Reproduce every line of the entries below word for word.

───── RECORDS SUPPLIED

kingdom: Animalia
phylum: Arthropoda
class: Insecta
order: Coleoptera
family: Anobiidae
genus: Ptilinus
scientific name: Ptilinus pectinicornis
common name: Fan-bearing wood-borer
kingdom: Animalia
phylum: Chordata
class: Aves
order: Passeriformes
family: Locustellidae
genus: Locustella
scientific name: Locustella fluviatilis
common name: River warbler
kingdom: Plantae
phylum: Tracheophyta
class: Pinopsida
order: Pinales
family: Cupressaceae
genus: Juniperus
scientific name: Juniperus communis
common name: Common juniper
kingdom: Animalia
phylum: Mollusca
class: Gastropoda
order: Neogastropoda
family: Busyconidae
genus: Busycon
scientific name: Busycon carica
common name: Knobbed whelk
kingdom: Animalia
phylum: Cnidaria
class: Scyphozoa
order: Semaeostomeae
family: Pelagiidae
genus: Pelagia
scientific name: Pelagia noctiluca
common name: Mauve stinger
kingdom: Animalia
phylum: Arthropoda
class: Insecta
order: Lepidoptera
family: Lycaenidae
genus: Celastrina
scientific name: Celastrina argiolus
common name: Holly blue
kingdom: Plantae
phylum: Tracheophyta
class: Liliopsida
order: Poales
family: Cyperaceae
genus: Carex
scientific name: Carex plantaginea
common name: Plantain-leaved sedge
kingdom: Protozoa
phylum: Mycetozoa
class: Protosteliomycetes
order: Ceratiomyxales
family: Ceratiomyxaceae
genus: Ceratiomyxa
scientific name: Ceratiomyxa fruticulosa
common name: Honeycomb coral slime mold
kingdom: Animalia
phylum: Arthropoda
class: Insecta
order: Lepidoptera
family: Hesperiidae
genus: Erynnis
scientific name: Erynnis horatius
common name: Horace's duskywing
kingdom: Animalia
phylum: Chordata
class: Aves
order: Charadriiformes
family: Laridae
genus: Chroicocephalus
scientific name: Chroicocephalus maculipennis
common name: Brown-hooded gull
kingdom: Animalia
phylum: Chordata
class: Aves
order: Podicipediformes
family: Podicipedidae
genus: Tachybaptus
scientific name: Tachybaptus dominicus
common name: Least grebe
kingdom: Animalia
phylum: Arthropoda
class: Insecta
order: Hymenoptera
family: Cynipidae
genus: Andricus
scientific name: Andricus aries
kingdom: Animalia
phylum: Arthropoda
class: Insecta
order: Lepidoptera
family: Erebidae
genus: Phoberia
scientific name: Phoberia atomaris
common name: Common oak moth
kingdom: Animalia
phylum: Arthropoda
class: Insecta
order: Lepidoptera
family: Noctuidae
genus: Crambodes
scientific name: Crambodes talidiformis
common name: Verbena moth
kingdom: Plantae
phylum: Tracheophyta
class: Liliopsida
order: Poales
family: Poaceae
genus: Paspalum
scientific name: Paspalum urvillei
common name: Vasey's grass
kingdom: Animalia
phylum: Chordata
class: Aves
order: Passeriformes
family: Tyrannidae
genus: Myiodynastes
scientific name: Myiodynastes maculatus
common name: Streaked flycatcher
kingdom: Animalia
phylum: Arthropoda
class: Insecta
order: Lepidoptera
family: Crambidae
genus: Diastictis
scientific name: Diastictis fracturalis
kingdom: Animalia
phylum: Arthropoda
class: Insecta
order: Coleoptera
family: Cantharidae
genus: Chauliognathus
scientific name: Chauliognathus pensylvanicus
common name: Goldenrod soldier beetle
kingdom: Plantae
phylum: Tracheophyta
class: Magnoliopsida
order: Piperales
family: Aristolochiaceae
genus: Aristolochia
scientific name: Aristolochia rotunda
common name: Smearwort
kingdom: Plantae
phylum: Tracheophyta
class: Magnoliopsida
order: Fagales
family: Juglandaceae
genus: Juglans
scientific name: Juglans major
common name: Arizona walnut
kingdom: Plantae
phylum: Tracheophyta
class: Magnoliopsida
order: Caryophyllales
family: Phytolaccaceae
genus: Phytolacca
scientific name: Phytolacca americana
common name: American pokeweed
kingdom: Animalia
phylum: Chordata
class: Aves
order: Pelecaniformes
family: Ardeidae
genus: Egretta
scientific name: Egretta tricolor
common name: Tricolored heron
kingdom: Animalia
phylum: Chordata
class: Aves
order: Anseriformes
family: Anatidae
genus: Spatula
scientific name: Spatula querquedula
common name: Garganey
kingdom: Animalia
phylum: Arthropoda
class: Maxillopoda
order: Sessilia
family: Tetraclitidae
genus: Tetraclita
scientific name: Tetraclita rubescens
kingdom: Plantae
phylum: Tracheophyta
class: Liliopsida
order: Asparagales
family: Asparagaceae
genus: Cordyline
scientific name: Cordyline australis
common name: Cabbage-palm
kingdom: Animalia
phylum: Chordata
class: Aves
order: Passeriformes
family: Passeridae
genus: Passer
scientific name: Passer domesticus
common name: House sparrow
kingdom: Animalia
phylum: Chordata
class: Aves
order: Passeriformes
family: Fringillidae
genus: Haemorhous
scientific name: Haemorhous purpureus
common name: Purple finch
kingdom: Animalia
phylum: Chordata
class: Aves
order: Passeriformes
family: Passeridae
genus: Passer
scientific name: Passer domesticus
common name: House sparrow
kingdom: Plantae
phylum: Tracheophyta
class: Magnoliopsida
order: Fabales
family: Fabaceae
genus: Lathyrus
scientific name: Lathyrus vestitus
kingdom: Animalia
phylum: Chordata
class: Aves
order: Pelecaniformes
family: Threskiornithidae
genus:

──────────

- [OUTPUT OF THE EXERCISE]:
kingdom: Animalia
phylum: Arthropoda
class: Insecta
order: Coleoptera
family: Anobiidae
genus: Ptilinus
scientific name: Ptilinus pectinicornis
common name: Fan-bearing wood-borer
kingdom: Animalia
phylum: Chordata
class: Aves
order: Passeriformes
family: Locustellidae
genus: Locustella
scientific name: Locustella fluviatilis
common name: River warbler
kingdom: Plantae
phylum: Tracheophyta
class: Pinopsida
order: Pinales
family: Cupressaceae
genus: Juniperus
scientific name: Juniperus communis
common name: Common juniper
kingdom: Animalia
phylum: Mollusca
class: Gastropoda
order: Neogastropoda
family: Busyconidae
genus: Busycon
scientific name: Busycon carica
common name: Knobbed whelk
kingdom: Animalia
phylum: Cnidaria
class: Scyphozoa
order: Semaeostomeae
family: Pelagiidae
genus: Pelagia
scientific name: Pelagia noctiluca
common name: Mauve stinger
kingdom: Animalia
phylum: Arthropoda
class: Insecta
order: Lepidoptera
family: Lycaenidae
genus: Celastrina
scientific name: Celastrina argiolus
common name: Holly blue
kingdom: Plantae
phylum: Tracheophyta
class: Liliopsida
order: Poales
family: Cyperaceae
genus: Carex
scientific name: Carex plantaginea
common name: Plantain-leaved sedge
kingdom: Protozoa
phylum: Mycetozoa
class: Protosteliomycetes
order: Ceratiomyxales
family: Ceratiomyxaceae
genus: Ceratiomyxa
scientific name: Ceratiomyxa fruticulosa
common name: Honeycomb coral slime mold
kingdom: Animalia
phylum: Arthropoda
class: Insecta
order: Lepidoptera
family: Hesperiidae
genus: Erynnis
scientific name: Erynnis horatius
common name: Horace's duskywing
kingdom: Animalia
phylum: Chordata
class: Aves
order: Charadriiformes
family: Laridae
genus: Chroicocephalus
scientific name: Chroicocephalus maculipennis
common name: Brown-hooded gull
kingdom: Animalia
phylum: Chordata
class: Aves
order: Podicipediformes
family: Podicipedidae
genus: Tachybaptus
scientific name: Tachybaptus dominicus
common name: Least grebe
kingdom: Animalia
phylum: Arthropoda
class: Insecta
order: Hymenoptera
family: Cynipidae
genus: Andricus
scientific name: Andricus aries
kingdom: Animalia
phylum: Arthropoda
class: Insecta
order: Lepidoptera
family: Erebidae
genus: Phoberia
scientific name: Phoberia atomaris
common name: Common oak moth
kingdom: Animalia
phylum: Arthropoda
class: Insecta
order: Lepidoptera
family: Noctuidae
genus: Crambodes
scientific name: Crambodes talidiformis
common name: Verbena moth
kingdom: Plantae
phylum: Tracheophyta
class: Liliopsida
order: Poales
family: Poaceae
genus: Paspalum
scientific name: Paspalum urvillei
common name: Vasey's grass
kingdom: Animalia
phylum: Chordata
class: Aves
order: Passeriformes
family: Tyrannidae
genus: Myiodynastes
scientific name: Myiodynastes maculatus
common name: Streaked flycatcher
kingdom: Animalia
phylum: Arthropoda
class: Insecta
order: Lepidoptera
family: Crambidae
genus: Diastictis
scientific name: Diastictis fracturalis
kingdom: Animalia
phylum: Arthropoda
class: Insecta
order: Coleoptera
family: Cantharidae
genus: Chauliognathus
scientific name: Chauliognathus pensylvanicus
common name: Goldenrod soldier beetle
kingdom: Plantae
phylum: Tracheophyta
class: Magnoliopsida
order: Piperales
family: Aristolochiaceae
genus: Aristolochia
scientific name: Aristolochia rotunda
common name: Smearwort
kingdom: Plantae
phylum: Tracheophyta
class: Magnoliopsida
order: Fagales
family: Juglandaceae
genus: Juglans
scientific name: Juglans major
common name: Arizona walnut
kingdom: Plantae
phylum: Tracheophyta
class: Magnoliopsida
order: Caryophyllales
family: Phytolaccaceae
genus: Phytolacca
scientific name: Phytolacca americana
common name: American pokeweed
kingdom: Animalia
phylum: Chordata
class: Aves
order: Pelecaniformes
family: Ardeidae
genus: Egretta
scientific name: Egretta tricolor
common name: Tricolored heron
kingdom: Animalia
phylum: Chordata
class: Aves
order: Anseriformes
family: Anatidae
genus: Spatula
scientific name: Spatula querquedula
common name: Garganey
kingdom: Animalia
phylum: Arthropoda
class: Maxillopoda
order: Sessilia
family: Tetraclitidae
genus: Tetraclita
scientific name: Tetraclita rubescens
kingdom: Plantae
phylum: Tracheophyta
class: Liliopsida
order: Asparagales
family: Asparagaceae
genus: Cordyline
scientific name: Cordyline australis
common name: Cabbage-palm
kingdom: Animalia
phylum: Chordata
class: Aves
order: Passeriformes
family: Passeridae
genus: Passer
scientific name: Passer domesticus
common name: House sparrow
kingdom: Animalia
phylum: Chordata
class: Aves
order: Passeriformes
family: Fringillidae
genus: Haemorhous
scientific name: Haemorhous purpureus
common name: Purple finch
kingdom: Animalia
phylum: Chordata
class: Aves
order: Passeriformes
family: Passeridae
genus: Passer
scientific name: Passer domesticus
common name: House sparrow
kingdom: Plantae
phylum: Tracheophyta
class: Magnoliopsida
order: Fabales
family: Fabaceae
genus: Lathyrus
scientific name: Lathyrus vestitus
kingdom: Animalia
phylum: Chordata
class: Aves
order: Pelecaniformes
family: Threskiornithidae
genus:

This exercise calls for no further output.